I'm learning how to use python requests (Python 3) and I am trying to make a simple requests.get to get the HTML code from several websites. Although it works for most of them, there is one I am having trouble with.
When I call : http://es.rs-online.com/ everything works fine:
In [1]: import requests
...:html = requests.get("http://es.rs-online.com/")
In [2]:html
Out[2]: <Response [200]>
However, when I try it with http://es.farnell.com/, python is unable to solve the address and keeps working on it forever.
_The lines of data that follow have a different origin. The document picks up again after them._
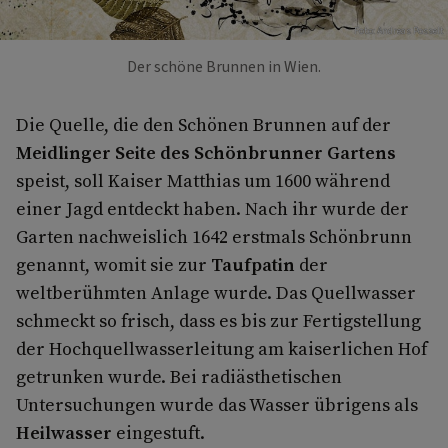
Foto: Andreas Posselt
Der schöne Brunnen in Wien.
Die Quelle, die den Schönen Brunnen auf der
Meidlinger Seite des Schönbrunner Gartens
speist, soll Kaiser Matthias um 1600 während
einer Jagd entdeckt haben. Nach ihr wurde der
Garten nachweislich 1642 erstmals Schönbrunn
genannt, womit sie zur
Taufpatin
der
weltberühmten Anlage wurde. Das Quellwasser
schmeckt so frisch, dass es bis zur Fertigstellung
der Hochquellwasserleitung am kaiserlichen Hof
getrunken wurde. Bei radiästhetischen
Untersuchungen wurde das Wasser übrigens als
Heilwasser
eingestuft.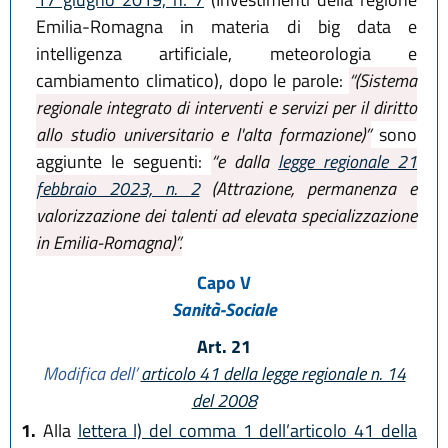
Emilia-Romagna in materia di big data e
intelligenza artificiale, meteorologia e
cambiamento climatico), dopo le parole:
“(Sistema
regionale integrato di interventi e servizi per il diritto
allo studio universitario e l'alta formazione)”
sono
aggiunte le seguenti:
“e dalla
legge regionale 21
febbraio 2023, n. 2
(Attrazione, permanenza e
valorizzazione dei talenti ad elevata specializzazione
in Emilia-Romagna)”.
Capo V
Sanità-Sociale
Art. 21
Modifica dell’
articolo 41 della legge regionale n. 14
del 2008
1.
Alla
lettera l) del comma 1 dell’articolo 41 della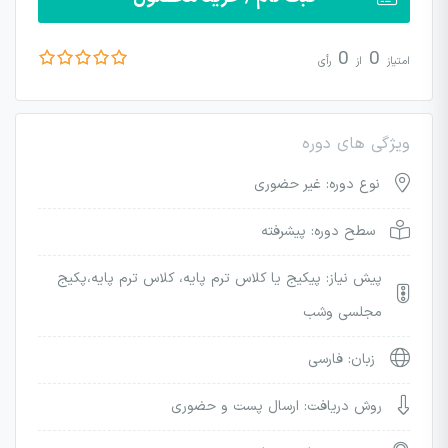
0
0
امتیاز
از
رأی
ویژگی های دوره
نوع دوره: غیر حضوری
سطح دوره: پیشرفته
پیش نیاز: پیکیج یا کلاس ترم پایه، کلاس ترم پایه،پکیج
مجلسی وشب
زبان: فارسی
روش دریافت: ارسال پست و حضوری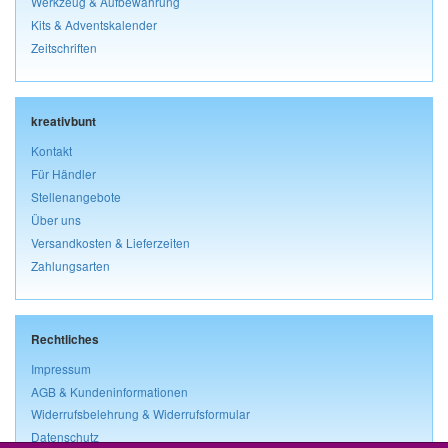
Werkzeug & Aufbewahrung
Kits & Adventskalender
Zeitschriften
kreativbunt
Kontakt
Für Händler
Stellenangebote
Über uns
Versandkosten & Lieferzeiten
Zahlungsarten
Rechtliches
Impressum
AGB & Kundeninformationen
Widerrufsbelehrung & Widerrufsformular
Datenschutz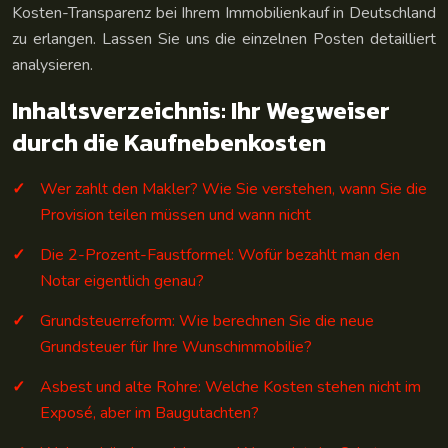
Kosten-Transparenz bei Ihrem Immobilienkauf in Deutschland
zu erlangen. Lassen Sie uns die einzelnen Posten detailliert
analysieren.
Inhaltsverzeichnis: Ihr Wegweiser
durch die Kaufnebenkosten
Wer zahlt den Makler? Wie Sie verstehen, wann Sie die
Provision teilen müssen und wann nicht
Die 2-Prozent-Faustformel: Wofür bezahlt man den
Notar eigentlich genau?
Grundsteuerreform: Wie berechnen Sie die neue
Grundsteuer für Ihre Wunschimmobilie?
Asbest und alte Rohre: Welche Kosten stehen nicht im
Exposé, aber im Baugutachten?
If I set a timeout, no matter how long, the requests.get()
will always be interrupted by the timeout and by nothing else. I have also tried adding headers but it didn't solve the issue. Also, I don't think the error has anything to do with the proxy that I'm using, as I am able to open this website in my browser. Currently, my code looks like this:
import requests
headers = {'User-Agent': 'Mozilla/5.0 (Windows NT 6.1; WOW64) AppleWebKit/537.36 (KHTML, like Gecko) Chrome/56.0.2924.76 Safari/537.36'}
html = requests.get("http://es.farnell.com/",headers=headers, timeout=5, allow_redirects = True )
After 5 secs, I get the expected timeout notification.
ReadTimeout: HTTPConnectionPool(host='es.farnell.com', port=80): Read timed out. (read timeout=5)
Does anyone know what could be the issue?